**O que fazer:**
Escreva a continuação do trecho sobre as apelações do Ministério Público Federal e da Defensoria Pública da União, começando logo após a última frase apresentada.

**Trecho selecionado:**
┌──

Irresignado, apela o Ministério Público Federal, em cujas razões recursais (fls. 209/224), requer a majoração da pena-base, bem como a exclusão da atenuante da confissão.
Por sua vez, apela a Defensoria Pública da União, na defesa da ré Claire Elizabeth Gordon, em cujas razões recursais (fls. 226/243), postula em síntese:
a) preliminarmente, a nulidade do processo, por inobservância do art. 400 do Código e Processo Penal;
b) a absolvição da apelante por falta de provas da materialidade, ou em razão de ter praticado o delito em estado de necessidade exculpante, ou, ainda, pelo princípio da eventualidade, que se reconheça como causa de redução de pena ou como atenuante genérica;
c) a fixação da pena-base no mínimo legal;
d) a aplicação da atenuante da confissão em, pelo menos, 1/2 e ainda que a reduza abaixo do mínimo legal;
e) a exclusão da causa de aumento de pena decorrente da transnacionalidade do delito, por configurar bis in idem;
f) a aplicação da causa de diminuição, prevista no art. 33, § 4º, da Lei n.º 11.343/06, em seu patamar máximo;
g) a fixação de regime mais brando para início do cumprimento de pena, nos termos do art. 33 do Código Penal;
h) a substituição da pena privativa de liberdade por restritiva de direitos;
i) a exclusão da pena de multa;
j) a concessão do direito de recorrer em liberdade.

└──

**Linhas de dados:**
┌──

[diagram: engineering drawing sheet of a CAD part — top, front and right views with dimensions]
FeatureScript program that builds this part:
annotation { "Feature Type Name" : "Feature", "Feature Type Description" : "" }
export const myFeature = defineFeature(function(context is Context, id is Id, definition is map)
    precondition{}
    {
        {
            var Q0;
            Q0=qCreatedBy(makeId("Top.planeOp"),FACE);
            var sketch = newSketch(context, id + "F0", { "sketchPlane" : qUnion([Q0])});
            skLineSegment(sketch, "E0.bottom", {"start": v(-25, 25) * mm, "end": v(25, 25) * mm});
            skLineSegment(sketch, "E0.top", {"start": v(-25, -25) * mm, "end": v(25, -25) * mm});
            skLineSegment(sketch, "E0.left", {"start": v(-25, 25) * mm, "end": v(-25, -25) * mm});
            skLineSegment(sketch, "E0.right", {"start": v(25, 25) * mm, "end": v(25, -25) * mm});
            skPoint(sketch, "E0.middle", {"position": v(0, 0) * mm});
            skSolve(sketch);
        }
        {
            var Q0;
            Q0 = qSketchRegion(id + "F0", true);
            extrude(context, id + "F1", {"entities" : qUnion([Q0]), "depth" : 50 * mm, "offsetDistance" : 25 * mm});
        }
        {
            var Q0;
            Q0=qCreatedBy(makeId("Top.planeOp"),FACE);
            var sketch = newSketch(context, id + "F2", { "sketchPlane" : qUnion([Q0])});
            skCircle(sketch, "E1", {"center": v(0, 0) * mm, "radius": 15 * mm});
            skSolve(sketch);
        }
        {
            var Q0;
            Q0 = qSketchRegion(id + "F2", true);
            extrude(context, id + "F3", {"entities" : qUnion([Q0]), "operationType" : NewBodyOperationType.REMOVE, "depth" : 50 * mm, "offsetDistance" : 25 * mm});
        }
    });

└──

**Resultado da tarefa:**
l) a expedição de ofício ao Ministério da Justiça, Receita Federal e Ministério do Trabalho e Emprego para expedição de RNE, CPF, CTPS ou documento equivalente.
Contrarrazões da defesa (fls. 244/249-v), nas quais requer o desprovimento do recurso da acusação.
Contrarrazões do Ministério Público Federal (fls. 251/263), nas quais requer o desprovimento do recurso interposto pela defesa.
Nesta Corte, a Procuradoria Regional da República, em seu parecer (fls. 275/290-v)), opina pelo desprovimento do recurso interposto pela defesa e provimento do recurso interposto pela acusação.
Feito submetido à revisão, conforme previsão regimental.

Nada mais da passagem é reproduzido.